Our lead product candidate, ITIL-168, is an autologous TIL therapy that we are initially developing for the treatment of PD-1-inhibitor relapsed or refractory advanced melanoma. We are utilizing an optimized and scalable manufacturing process that we believe will differentiate the profile of ITIL-168 from other cell therapies, including other TIL therapies. Our process for ITIL-168 manufacturing begins with the complete digestion of the tumor tissue, which releases all TILs from the tumor microenvironment and enables cryopreservation of the digested tumor at the beginning of the process to preserve cell viability and potency. Additionally, we cryopreserve the final product to provide increased shelf life. Our cryopreservation process at both the beginning and end of the manufacturing process provides significant scheduling flexibility for physicians and patients.

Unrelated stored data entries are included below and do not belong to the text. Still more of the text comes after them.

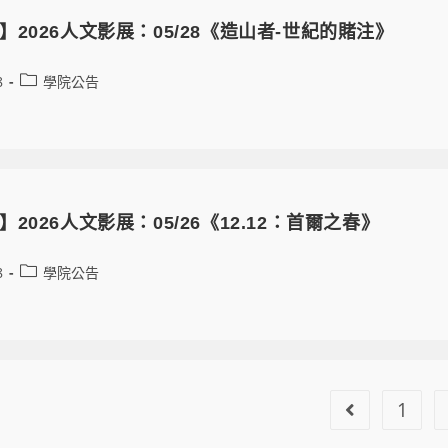
】2026人文影展：05/28《造山者-世紀的賭注》
8
學院公告
2026人文影展：05/26《12.12：首爾之春》
8
學院公告
1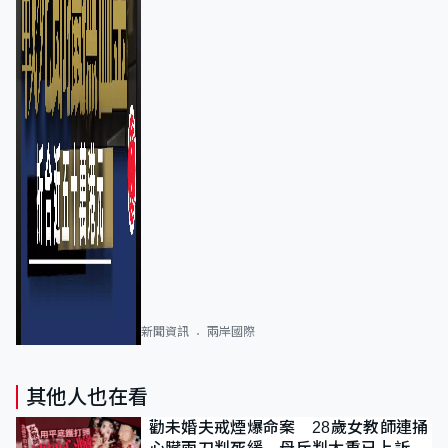
新聞資訊
兩岸國際
其他人也在看
勸未婚夫戒煙爆命案 28歲女教師連捅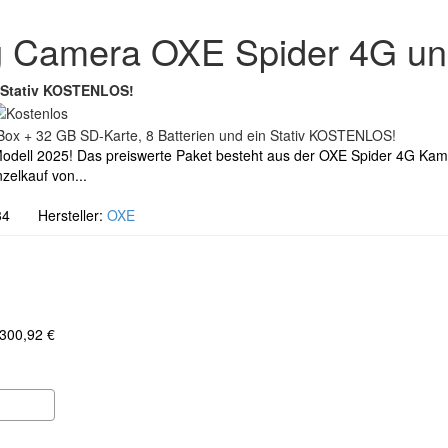
ng Camera OXE Spider 4G u
n Stativ KOSTENLOS!
! Modell 2025! Das preiswerte Paket besteht aus der OXE Spider 4G Ka
zelkauf von...
34 Hersteller:
OXE
 300,92 €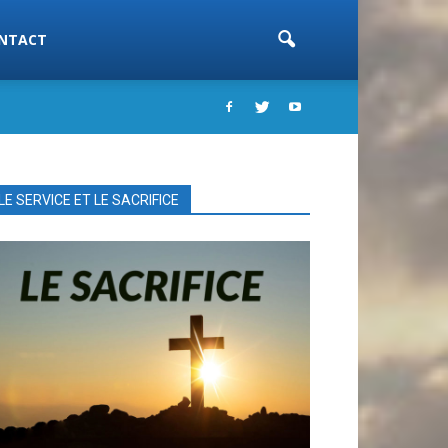
NTACT
LE SERVICE ET LE SACRIFICE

We have generated preliminary safety and efficacy data in advanced melanoma in the context of a compassionate use program in the United Kingdom, using a TIL product that was produced with a prior version of the ITIL-168 manufacturing process. Twenty-one patients with stage IV metastatic cutaneous melanoma were treated in this compassionate use program between 2011 and 2019. Treatment led to an ORR of 67%, including four patients (19%) who achieved CR and ten patients (48%) who achieved a PR. The DCR, which included patients with CR, PR or SD, was 86%. Based on these clinical results and our discussions with the FDA, we submitted IND for ITIL-168 and were authorized to initiate a Phase 2 trial in late 2021 with expected topline safety and efficacy data in 2023, which we believe could support a BLA submission. Additionally, in 2022, we intend to initiate Phase 1 trials of ITIL-168 in tumor types where evidence of immune cell recognition and elimination of cancer cells has been observed, such as CSCC, NSCLC, HNSCC and cervical cancer.
We are also developing genetically engineered TIL product candidates modified with CoStAR to augment the activation of TILs in the tumor microenvironment. In preclinical studies, CoStAR+ T cells demonstrated markedly increased activity as compared to normal T cells, including enhanced cytokine expression and proliferative capacity. CoStAR’s modular architecture can be adapted to potentially target any cell surface antigen, which will allow us to develop additional CoStAR-TIL product candidates that enhance TIL function in multiple solid tumors.
Our lead CoStAR-TIL product candidate, ITIL-306, expresses a CoStAR molecule designed to recognize folate receptor alpha, or FOLR1, a tumor-associated antigen that is expressed on numerous solid tumors, including ovarian cancer, uterine cancer, NSCLC and renal cancer. We believe that ITIL-306 has the potential to increase anti-tumor activity due to its ability to improve proliferation and enhance cytokine secretion while retaining the specificity and polyclonality of TILs. We intend to submit an IND for ITIL-306 in 2022 and initiate a Phase 1 trial in 2022 to evaluate safety, feasibility and preliminary efficacy in multiple tumor types.